Richard Woodhouse’s philosophy is as simple as it is obvious: How can he expect his players to improve if he doesn’t improve as a coach?
Winner of the PGA National Coach of the Year award in 2016, Woodhouse has again been crowned our best coach based not only on the performances of the professional and elite amateur players under his tutleage but for his own educational advancement and willingness to share that knowledge with other PGA Members.
Based at the KDV Sport Academy on the Gold Coast, Woodhouse is an Assistant Coach with the Queensland Academy of Sport and serves as Golf Australia’s Queensland High Performance Coach in addition to his work with professionals such as Daniel Nisbet, Vic PGA champion Chris Wood, Tim Hart and Becky Kay.
In his quest to make elite players even better, Woodhouse recognises that there are aspects of his coaching that constantly need to develop and evolve.
“As coaches we have to improve just as much as the players do,” says Woodhouse.
“I live by a mantra of a growth mindset so I’m always trying to evolve and get better as a coach.
“The players’ success has been fantastic, winning both domestically and internationally over the past 12 months, but essentially trying to share knowledge and build knowledge in the coaching space has been quite a big focus of my own and something that I’ve found a lot of enjoyment in doing.
“There’s been more professional development on that front than what there was back in 2016 that’s for sure.”
In addition to furthering his understanding of the biomechanics of the golf swing and the way in which bodies of all shapes and sizes can best swing a golf club, Woodhouse has placed a particular emphasis on the transition of technique to performance skill.
Developing a player to not only be technically sound but possess skills that will stand up under tournament pressure.
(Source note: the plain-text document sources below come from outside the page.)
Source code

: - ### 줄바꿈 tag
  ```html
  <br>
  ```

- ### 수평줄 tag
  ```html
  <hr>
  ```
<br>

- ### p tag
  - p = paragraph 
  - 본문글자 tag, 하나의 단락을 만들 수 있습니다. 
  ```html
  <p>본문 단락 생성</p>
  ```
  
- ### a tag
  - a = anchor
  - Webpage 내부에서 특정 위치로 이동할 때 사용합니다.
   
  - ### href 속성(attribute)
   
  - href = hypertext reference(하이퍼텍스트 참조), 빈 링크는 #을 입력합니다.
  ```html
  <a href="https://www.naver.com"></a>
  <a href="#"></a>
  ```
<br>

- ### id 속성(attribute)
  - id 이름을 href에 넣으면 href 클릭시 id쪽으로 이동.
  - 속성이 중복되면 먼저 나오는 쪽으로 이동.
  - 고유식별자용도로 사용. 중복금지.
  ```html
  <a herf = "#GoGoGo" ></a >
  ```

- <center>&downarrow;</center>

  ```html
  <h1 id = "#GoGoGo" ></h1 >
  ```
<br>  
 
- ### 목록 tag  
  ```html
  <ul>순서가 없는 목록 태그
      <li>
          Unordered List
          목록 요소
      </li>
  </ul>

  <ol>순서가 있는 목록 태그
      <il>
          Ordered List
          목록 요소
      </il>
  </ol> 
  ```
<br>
“I understand more about how to get the most out of a player, as opposed to just approaching it from the technical aspects,” Woodhouse explains of his own coaching development.
“That conversion of technical skill to performance skill. That is something that I have had to learn how to do more of.
“Particular types of drills to do, when to do them, how to communicate with the players better pre- and post-tournaments or pre- and post-training blocks.
“In our junior high performance squads we get them to put pen to paper in a training environment because as soon as the player is being accountable and keeping a score in training it sets their expectational level for when they’re on the golf course.
“That also allows the player to identify where the strengths and weaknesses are in their game more easily and it accelerates the learning. By documenting what they are doing in playing and training the improvement happens a lot faster.
“I’m definitely looking at coaching a lot more diversely than just swing technique. It’s trying to get the players performing better and understanding that you need the proficiency in technique first and foremost but once you have control of your golf ball, how to translate that into creating great performance in varying environments.”
Although fortunate to be based in Queensland where COVID-19 restrictions have been relatively minor compared to other states, Woodhouse has also delved deeper into the online coaching space through the Skillest app, a coaching asset he expects will only continue to grow in popularity.
“For the players that I work with overseas and interstate, Skillest has been brilliant,” Woodhouse says.
“It’s opened my eyes a little bit to see how easy it is to get players to improve online through the Skillest app.
“I was dubious of it years ago but the platform is really seamless and being able to put players on long-term development plans has been quite straightforward to be honest.
“Going forward there’s going to be a lot more of that being done, COVID or not.”